Il est intéressant de noter les absents, les absences, les non-dits, les demi-vérités, voire les mensonges. Pour l’histoire officielle, il faut des vérités simples : les Nazis sont les méchants, les Alsaciens sont les victimes innocentes, et  c’est le régime de Vichy qui a abandonné l’Alsace. Des 130.000 Malgré-nous, 42.000 sont morts ou disparus essentiellement sur le front de l’Est et dans les camps soviétiques comme prisonniers allemands. Rien n’a été dit sur la responsabilité du gouvernement français et de ses communistes de l’après guerre concernant le maintien des prisonniers alsaciens pendant de longs mois voire des années en URSS, parce qu’il ne fallait pas froisser les camarades. Le dernier est revenu de Russie en 1955 ! Ils avaient vingt ans, presque encore des enfants, quand la folie de l’Histoire les a entrainés dans la tourmente. Dans les plaines de l’Ukraine, on les a aussi fait participer, parfois comme bourreaux, à des crimes contre l’humanité ineffaçables dans leur âme. L’histoire rapportée par les discours officiels ne retient pas les destins individuels souvent tragiques de ceux qui sont revenus pesant 35 kilos, trainant des traumatismes physiques et psychiques le restant de leur vie. Les drames individuels et familiaux de la folie, du désespoir, de la peur, des suicides, de la brutalisation, de l’ensauvagement des rapports humains, des violences ou de l’alcoolisme qui se sont perpétués pendant des décennies ne sont simplement pas attribuables à cette histoire. La science reconnaît aujourd’hui pour les souris de laboratoire que le stress social peut retentir sur le comportement des descendants sous forme d’anxiété accrue, de « timidité sociale », de repli sur soi. Nous pourrions nous interroger, si par hasard les stress de ces histoires ne se seraient pas transmis de manière épigénétique ou culturelle sur les enfants et les petits-enfants. Nombreux sont toutefois les rescapés qui ont pu réaliser leurs psychothérapies à travers les cérémonies de commémoration, de remises de médailles, en se laissant convaincre par le narratif officiel que leur drame personnel était héroïque.

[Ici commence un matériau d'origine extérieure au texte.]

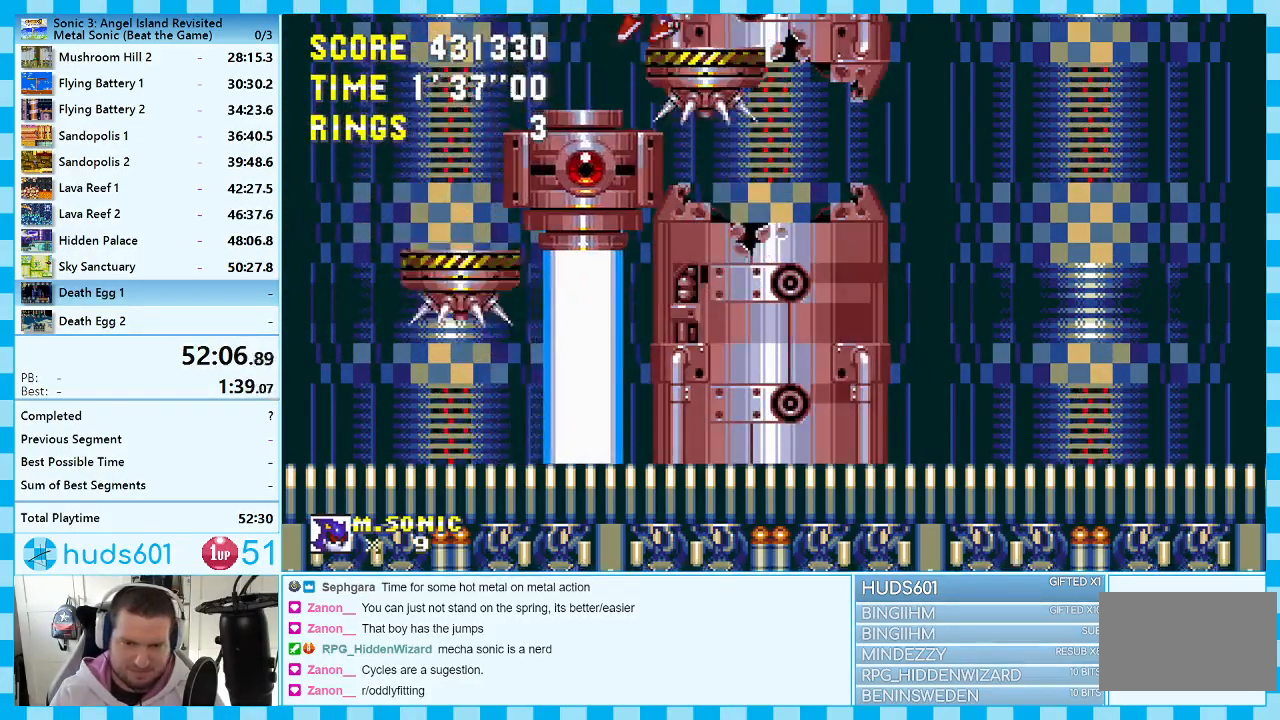
{"buttons": ["DPAD_RIGHT"], "events": [[50, "A", "down"], [167, "A", "up"], [300, "A", "down"], [417, "A", "up"]]}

D’autres sont restés dans le mutisme face à leur mémoire loin des cérémonies, mutisme malheureusement souvent aussi vis-à-vis de leurs familles incompréhensives.

Le sort des Malgré-nous alsaciens n’est certainement pas unique dans la seconde guerre mondiale. Presque tous les soldats du monde sont obligés de se battre pour des causes qui ne sont pas vraiment les leurs en définitive. La logique de guerre traite les humains à la louche comme des pions, qu’ils soient soldats, prisonniers ou civils. Certains en sortent plus humains d’autres plus déshumanisés.

Les commémorations cocardières, – les Allemands n’étaient pas présent ce 25 août 2012 -, avec leur dits et non-dits, ont probablement un peu contribué à éviter la guerre à notre génération. Les commémorations de la boucherie de 1914-18 n’ont toutefois pas empêché celle de 1939-45.

Selon Churchill, De Gaulle a eu le mérite de refonder la cohésion nationale française en convaincant tous les acteurs du drame d’avoir été des résistants.

Nous, Européens nés après la guerre, devons de n’être devenus ni communistes ni nazis avant tout aux dizaines de millions de morts russes, allemands et des autres pays de la seconde guerre mondiale. Notre relatif bien-être d’aujourd’hui plonge ses racines dans l’horreur mystique et mystifiée de l’Histoire. Notre devoir est d’essayer d’arrêter la malédiction.